See below for part of the Great Indian Survey, this part performed about 1834, therefore well before GPS. The method was as follows. Establish two ‘baselines’, one at Dehra Doon (now Dehradun), the other at Sironj. The baseline is measured using the chain type tape measure, but with sophisticated and then state of the art compensation for thermal expansion. Drive a pillar into the ground, mark an arrow on it, then roll out the chain to full length and construct a second pillar, with an arrow marking the end point of the chain. There was all sorts of stuff they did to ensure the measurement was accurate.
Once the baseline is established between points A and B, find a third point C, measure the two angles BAC and ABC using a theodolite. From this it follows from Euclidean geometry (which is the geometry of a flat plane) that we can calculate the distances AC and BC.

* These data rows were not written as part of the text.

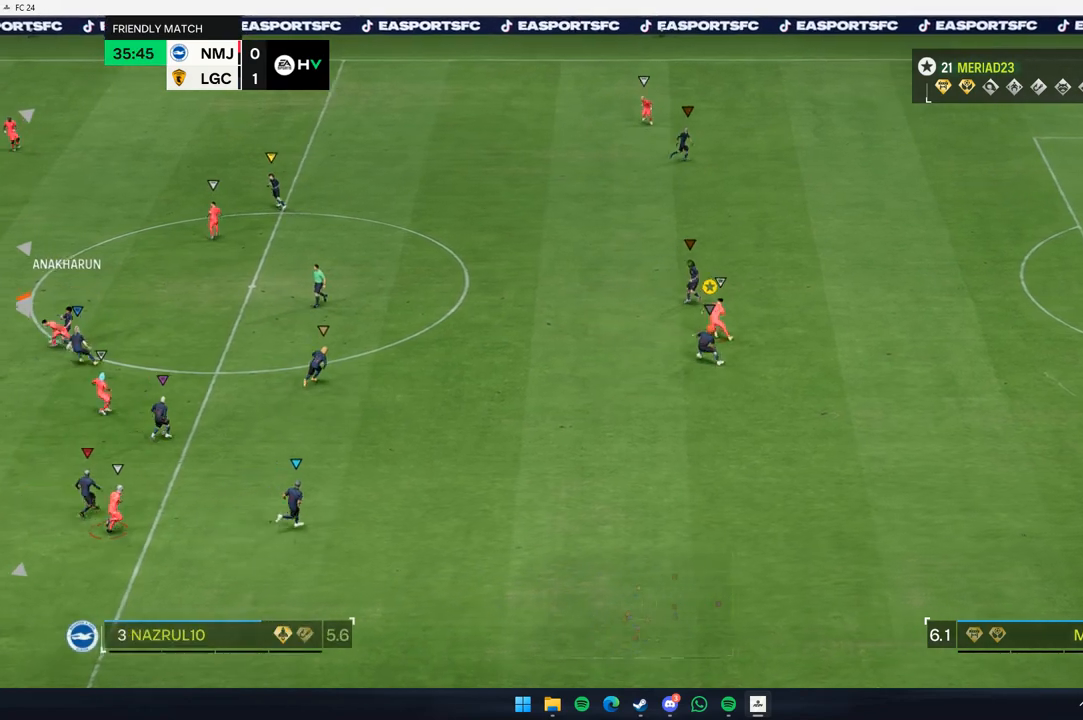
{"dt_ms": 500, "buttons": ["L2"], "left_stick": "left", "events": [[83, "left_stick", "up"], [267, "left_stick", "up-left"], [417, "left_stick", "left"], [467, "L2", "down"]]}
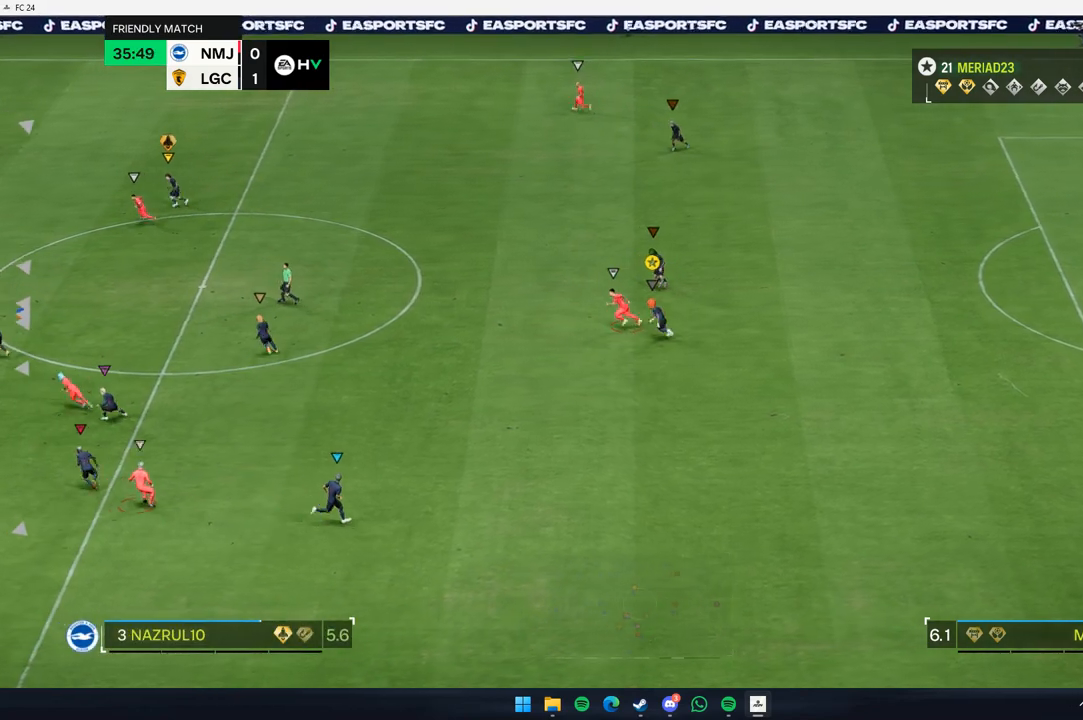
{"dt_ms": 500, "buttons": [], "left_stick": "down", "events": [[217, "left_stick", "down-left"], [367, "left_stick", "down"], [383, "L2", "up"]]}
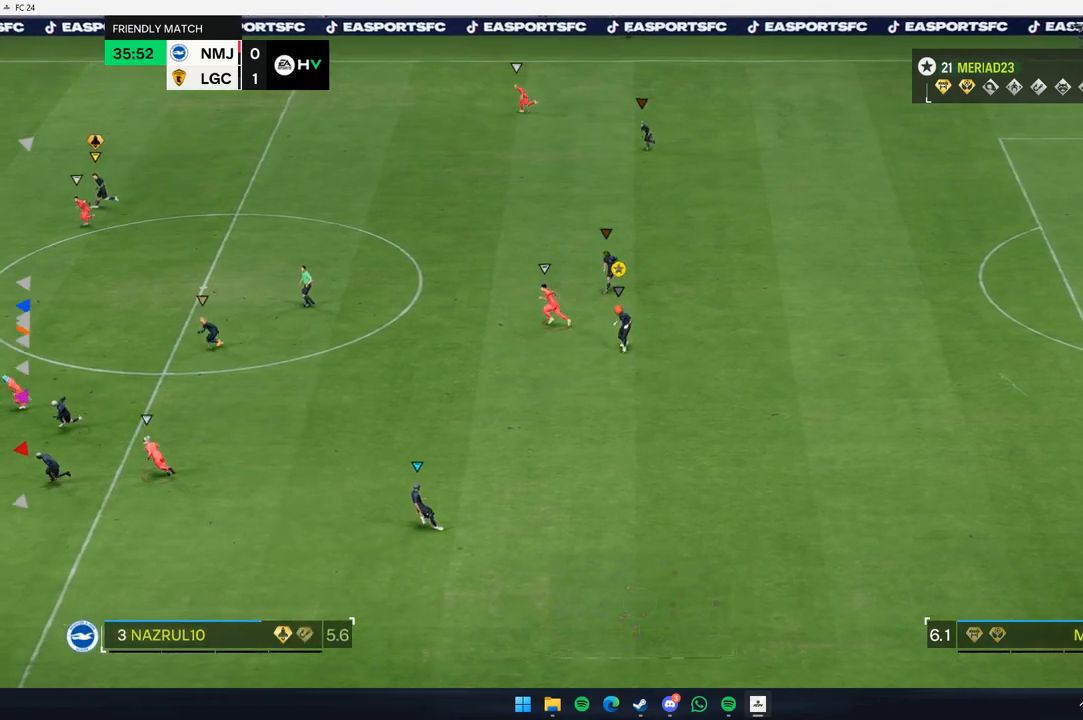
{"dt_ms": 500, "buttons": ["L2"], "left_stick": "down-left", "events": [[67, "left_stick", "down-left"], [283, "L2", "down"]]}
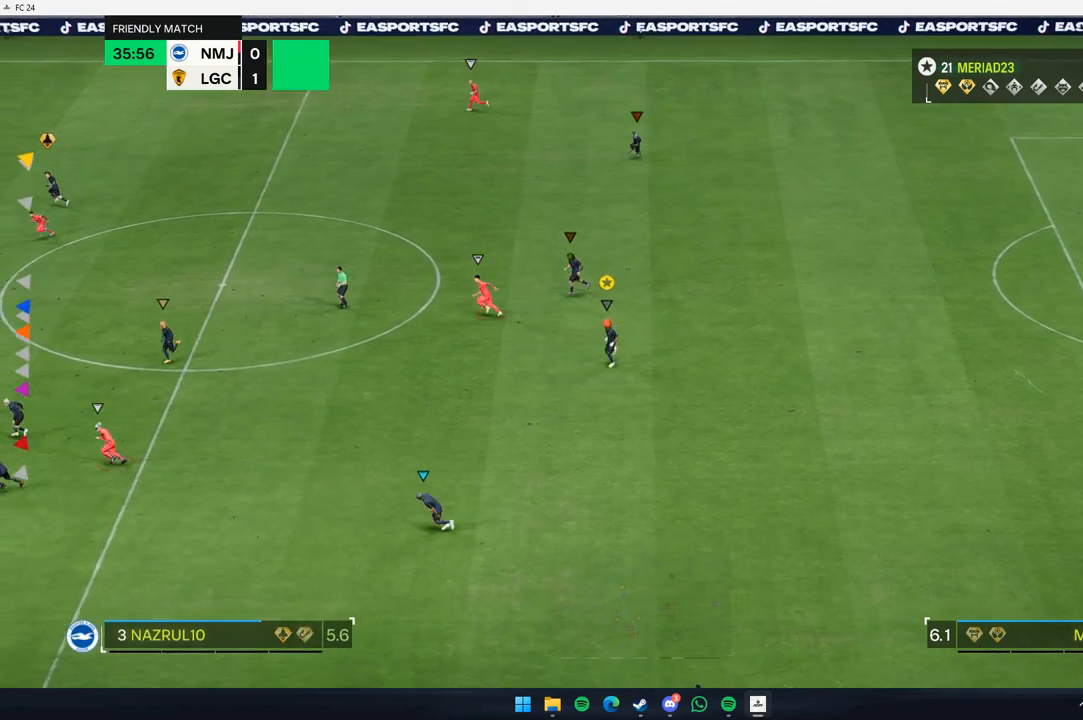
{"dt_ms": 500, "buttons": ["L2"], "left_stick": "left", "events": [[50, "left_stick", "down"], [200, "left_stick", "center"], [283, "L2", "up"], [300, "left_stick", "left"], [367, "L2", "down"]]}
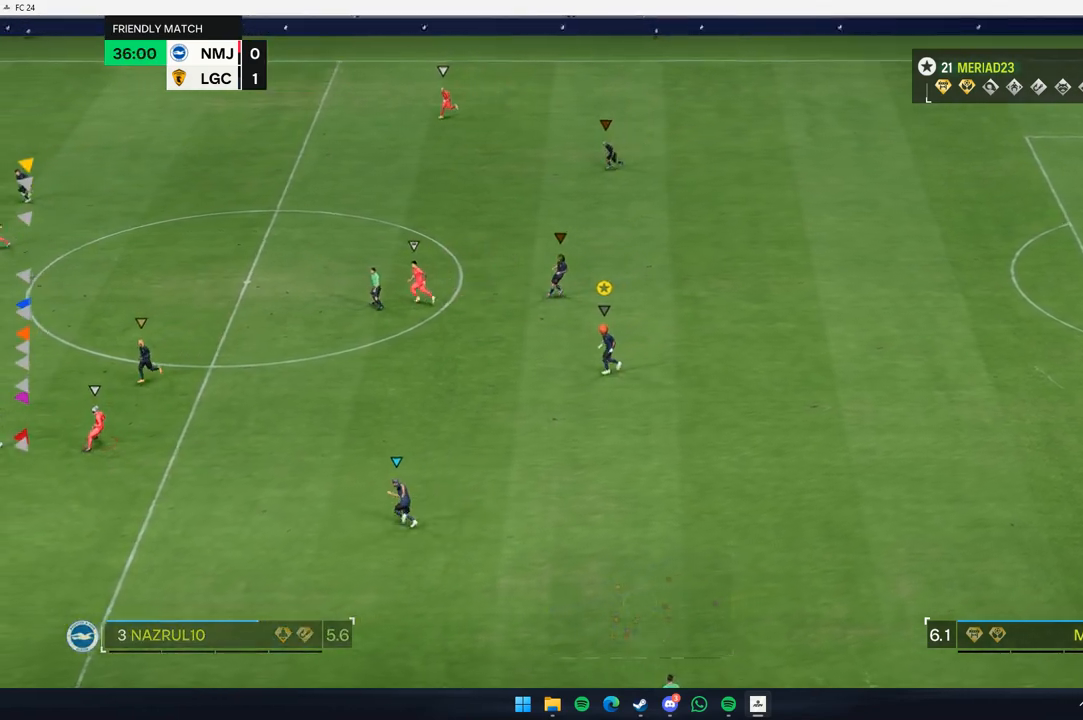
{"dt_ms": 500, "buttons": ["L2"], "left_stick": "left", "events": []}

Perhaps FE supporters might disagree with Euclid at this point, but that doesn’t matter. It least we know
where they disagree.
Knowing all three distances we can then find a fourth point, find the two relevant angles, then work out two new distances and so on. The point is to avoid the laborious tape measure method and extensive labour.
You note from the picture that they worked their way down from Dehradun to Sironj by this method, distance about 500 miles. Two of the final triangulation points were the
Sironj baseline, so they could compare the tape measure method with the triangulation method, including any accumulated errors. Supposedly the error was 7 inches in 500 miles, or 0.011%. That’s not bad, in my view.
Furthermore you can see they had another three sets of triangulation systems. In this way, over about 60 years, they covered the whole of India.
We still haven’t mentioned latitude and longitude (Hexagon please take note), nor the shape of the earth. Nothing but painstaking tape measure and angular measurement, with unbelievable accuracy for the time, in my view.